Tortue continue donc à traîner ainsi derrière elle la jeune fille, en direction de la ville royale. Avec malice, elle poursuit ses clameurs: “Wuu! Sika, la fille du roi est une voleuse de miel! Regardez-la tous! Wuu! Wuu! Sika, voleuse de miel!”
Tandis que la princesse en furie vocifère: “Vieille sorcière! Menteuse! Ce n’est pas vrai! Ce n’est pas vrai!”
Elles arrivent dans cet équipage et au milieu des mêmes hurlements jusqu’au palais. Attiré par le bruit, le roi sort dans la cour et pousse un cri de stupeur: “Ma fille muette parle! Miracle! Miracle!”
Aussitôt, prestement, Tortue détache les liens de Sika et s’incline respectueusement devant le roi.
Quand à la jeune princesse, toujours furieuse, elle se précipite aux pieds de son père: “Père! Père! Punissez cette vieille sorcière qui m’a insultée et humiliée, moi, votre fille unique! Père, punissez-la!”
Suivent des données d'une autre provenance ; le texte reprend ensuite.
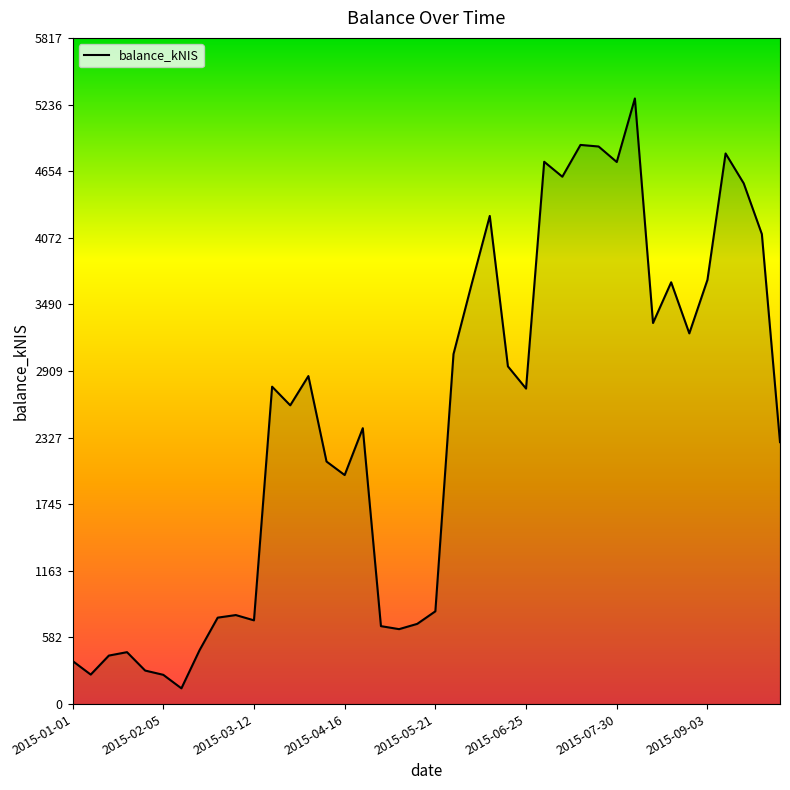

What is the greatest value displayed?

5288.5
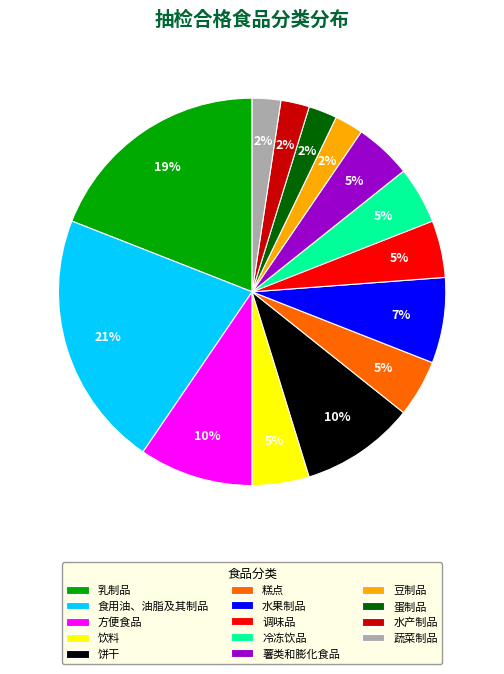

To the nearest percent, what is the average slice percentage?

7%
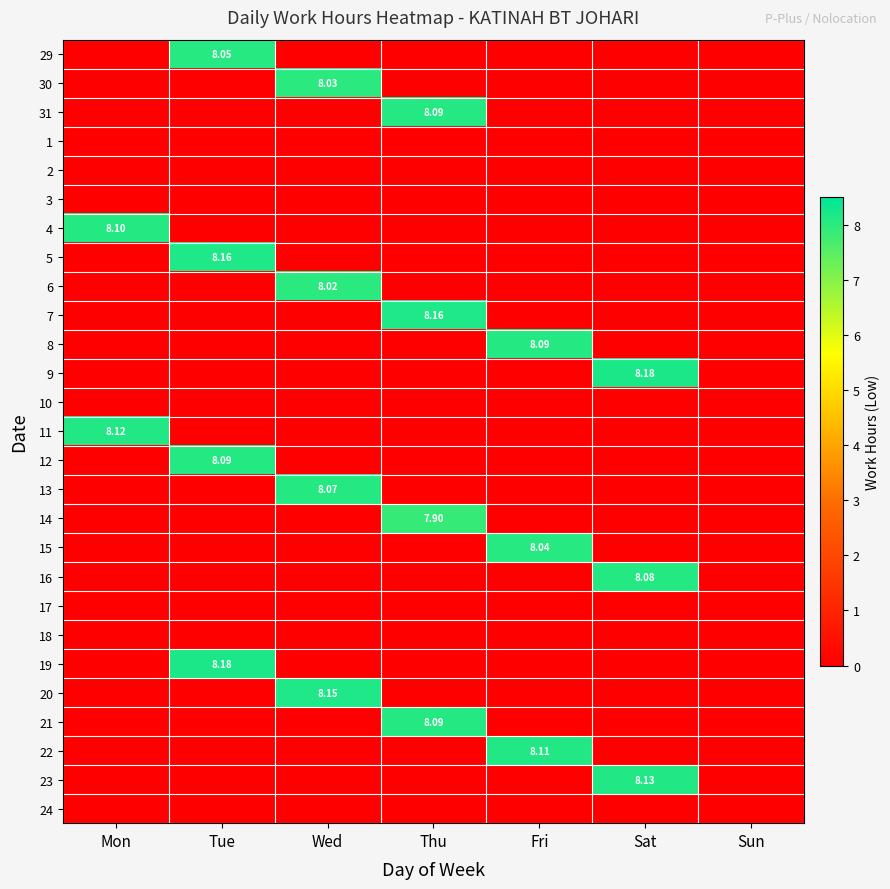

At which label is 10 closest to 0?

Mon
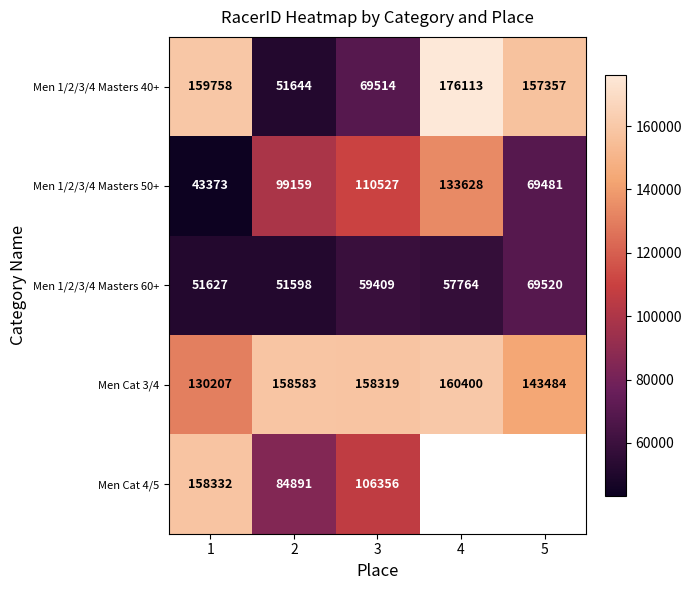

What is the difference between the highest and lowest values at 2?

106985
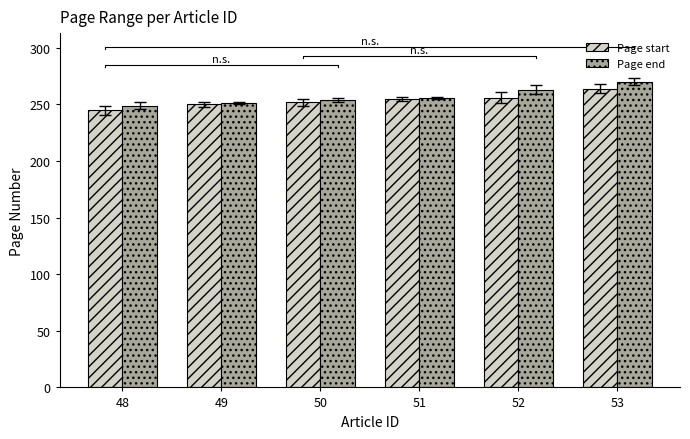

How many bars are there in each group?

2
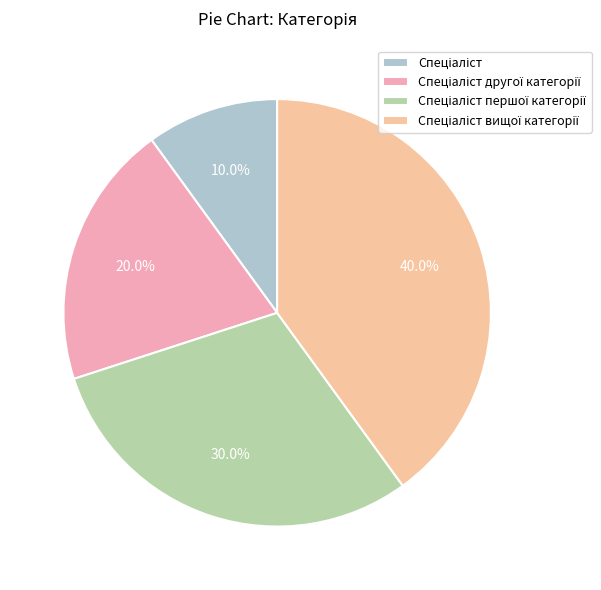

Does any single category account for the majority?

No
Le roi voit que son enfant bien–aimée est complètement guérie et il la calme en disant: “Non ma fille! Je ne punirai pas Tortue. Au contraire, je vais la récompenser car elle a réussi là où les plus grand plus féticheur ont échoué. Elle ne t’a humilié que pour t’obliger à retrouver la parole. Sa ruse a été plus forte que tous les remèdes!”
Il s’approche ensuite de Tortue et déclare: “Grand merci savante Tortue, qui as sauvé mon enfant en la guérissant de son infirmité. La moitie de mon palais est à toi!”
Tortue réussit tout ce qu’elle entreprend car elle connaît bien le cœur des hommes!
Conte tiré de “Contes des Lagunes et Savanes,” Collection ‘Fleuve et Flamme,’ édition Edicef, 1975.